The brain is an organ that serves as the center of the nervous system in all vertebrate and most invertebrate animals. Only a few invertebrates such as sponges, jellyfish, adult sea squirts and starfish do not have a brain; diffuse or localised nerve nets are present instead. The brain is located in the head, usually close to the primary sensory organs for such senses as vision, hearing, balance, taste, and smell. The brain is the most complex organ in a vertebrate's body. In a typical human, the cerebral cortex (the largest part) is estimated to contain 15–33 billion neurons,[1] each connected by synapses to several thousand other neurons. These neurons communicate with one another by means of long protoplasmic fibers called axons, which carry trains of signal pulses called action potentials to distant parts of the brain or body targeting specific recipient cells.

Physiologically, the function of the brain is to exert centralized control over the other organs of the body. The brain acts on the rest of the body both by generating patterns of muscle activity and by driving the secretion of chemicals called hormones.
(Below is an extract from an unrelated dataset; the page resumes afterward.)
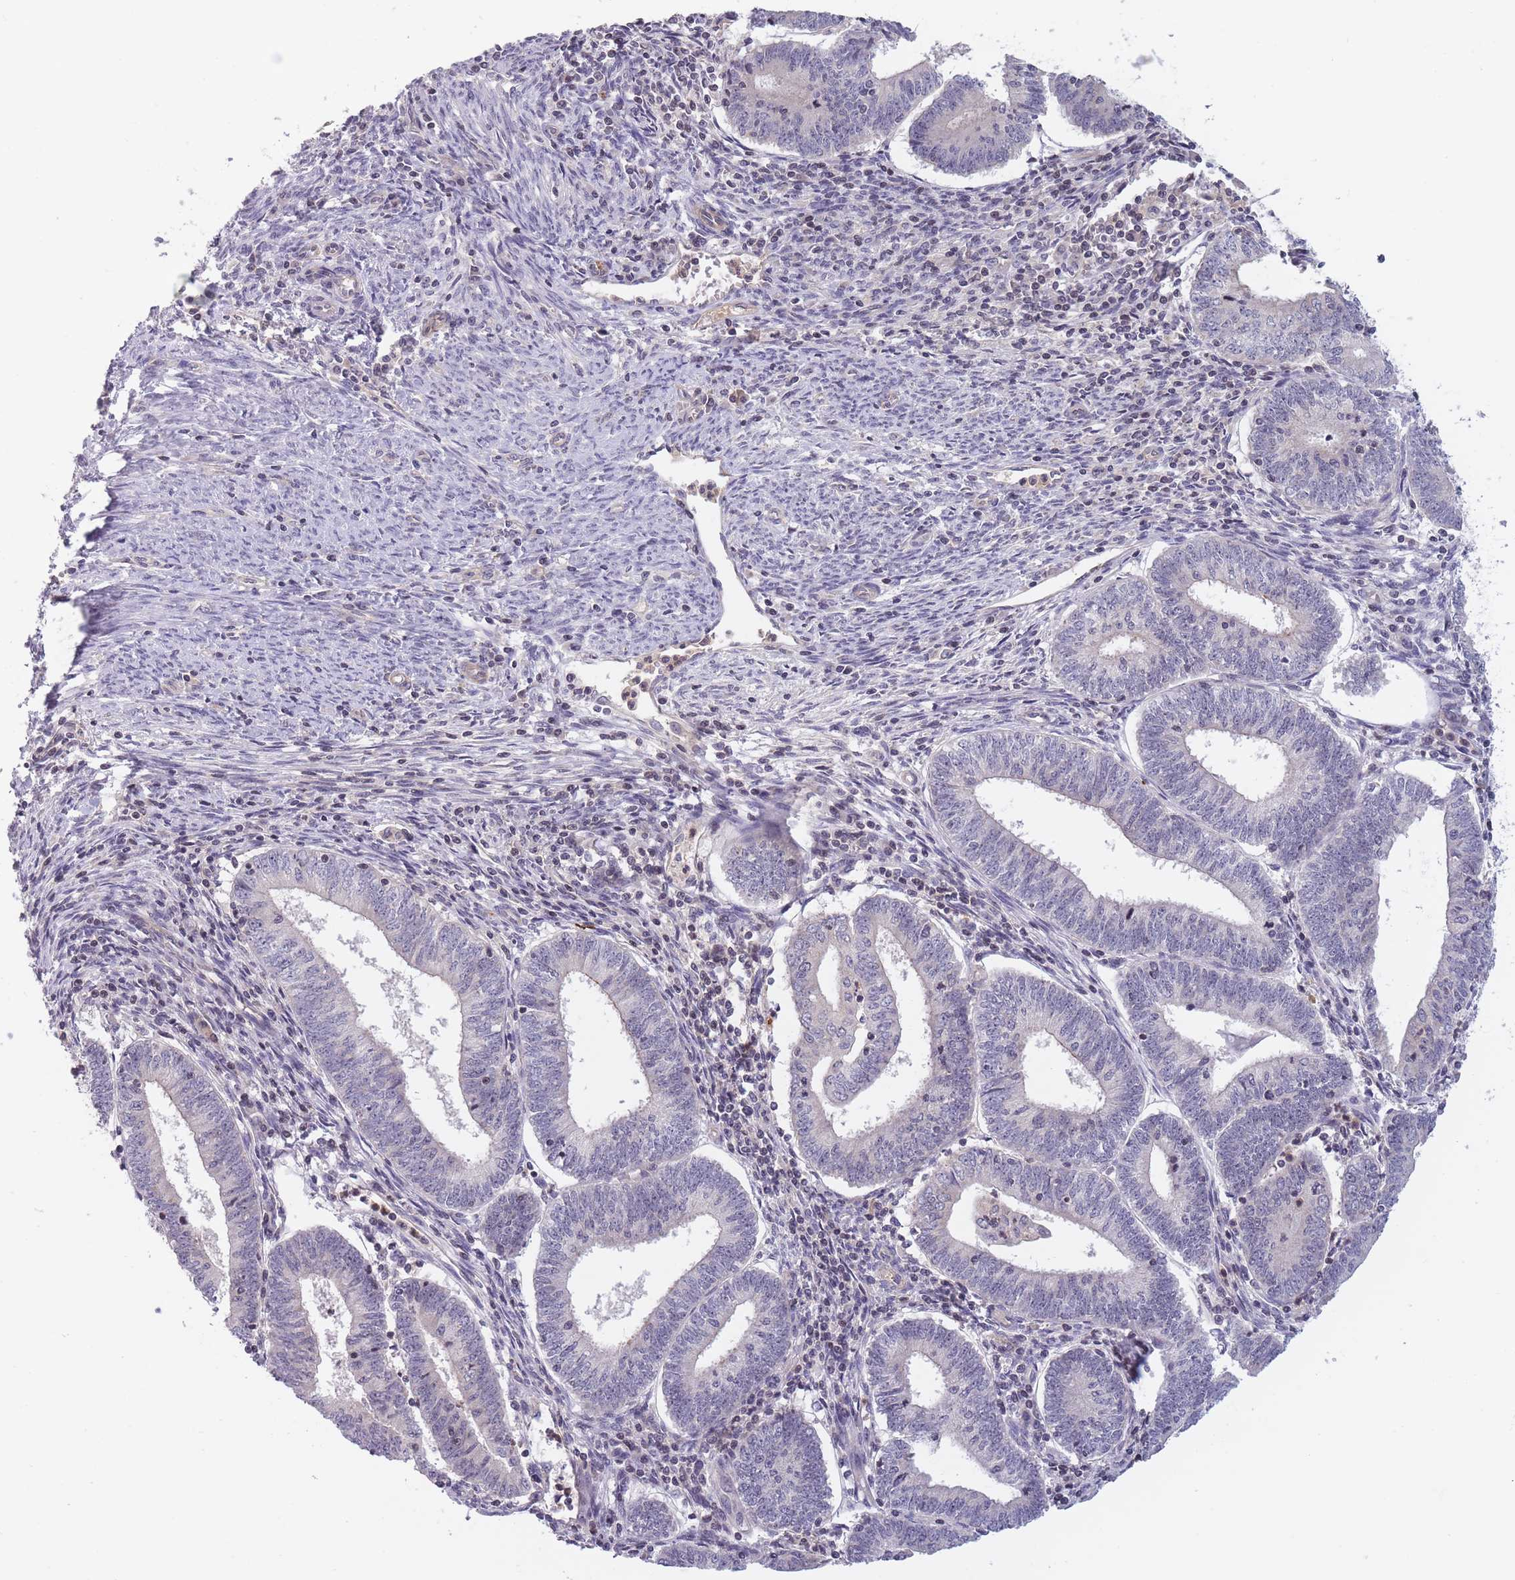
{"staining": {"intensity": "negative", "quantity": "none", "location": "none"}, "tissue": "endometrial cancer", "cell_type": "Tumor cells", "image_type": "cancer", "snomed": [{"axis": "morphology", "description": "Adenocarcinoma, NOS"}, {"axis": "topography", "description": "Endometrium"}], "caption": "An immunohistochemistry micrograph of endometrial cancer (adenocarcinoma) is shown. There is no staining in tumor cells of endometrial cancer (adenocarcinoma).", "gene": "SLC35F5", "patient": {"sex": "female", "age": 60}}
This centralized control allows rapid and coordinated responses to changes in the environment. Some basic types of responsiveness such as reflexes can be mediated by the spinal cord or peripheral ganglia, but sophisticated purposeful control of behavior based on complex sensory input requires the information integrating capabilities of a centralized brain.

The operations of individual brain cells are now understood in considerable detail but the way they cooperate in ensembles of millions is yet to be solved.[2] Recent models in modern neuroscience treat the brain as a biological computer, very different in mechanism from an electronic computer, but similar in the sense that it acquires information from the surrounding world, stores it, and processes it in a variety of ways, analogous to the central processing unit (CPU) in a computer.

This article compares the properties of brains across the entire range of animal species, with the greatest attention to vertebrates. It deals with the human brain insofar as it shares the properties of other brains. The ways in which the human brain differs from other brains are covered in the human brain article. Several topics that might be covered here are instead covered there because much more can be said about them in a human context. The most important is brain disease and the effects of brain damage, covered in the human brain article because the most common diseases of the human brain either do not show up in other species, or else manifest themselves in different ways.

The shape and size of the brain varies greatly in different species, and identifying common features is often difficult.[3] Nevertheless, there are a number of principles of brain architecture that apply across a wide range of species.[4] Some aspects of brain structure are common to almost the entire range of animal species;[5] others distinguish "advanced" brains from more primitive ones, or distinguish vertebrates from invertebrates.[3]

The simplest way to gain information about brain anatomy is by visual inspection, but many more sophisticated techniques have been developed. Brain tissue in its natural state is too soft to work with, but it can be hardened by immersion in alcohol or other fixatives, and then sliced apart for examination of the interior. Visually, the interior of the brain consists of areas of so-called grey matter, with a dark color, separated by areas of white matter, with a lighter color. Further information can be gained by staining slices of brain tissue with a variety of chemicals that bring out areas where specific types of molecules are present in high concentrations. It is also possible to examine the microstructure of brain tissue using a microscope, and to trace the pattern of connections from one brain area to another.[6]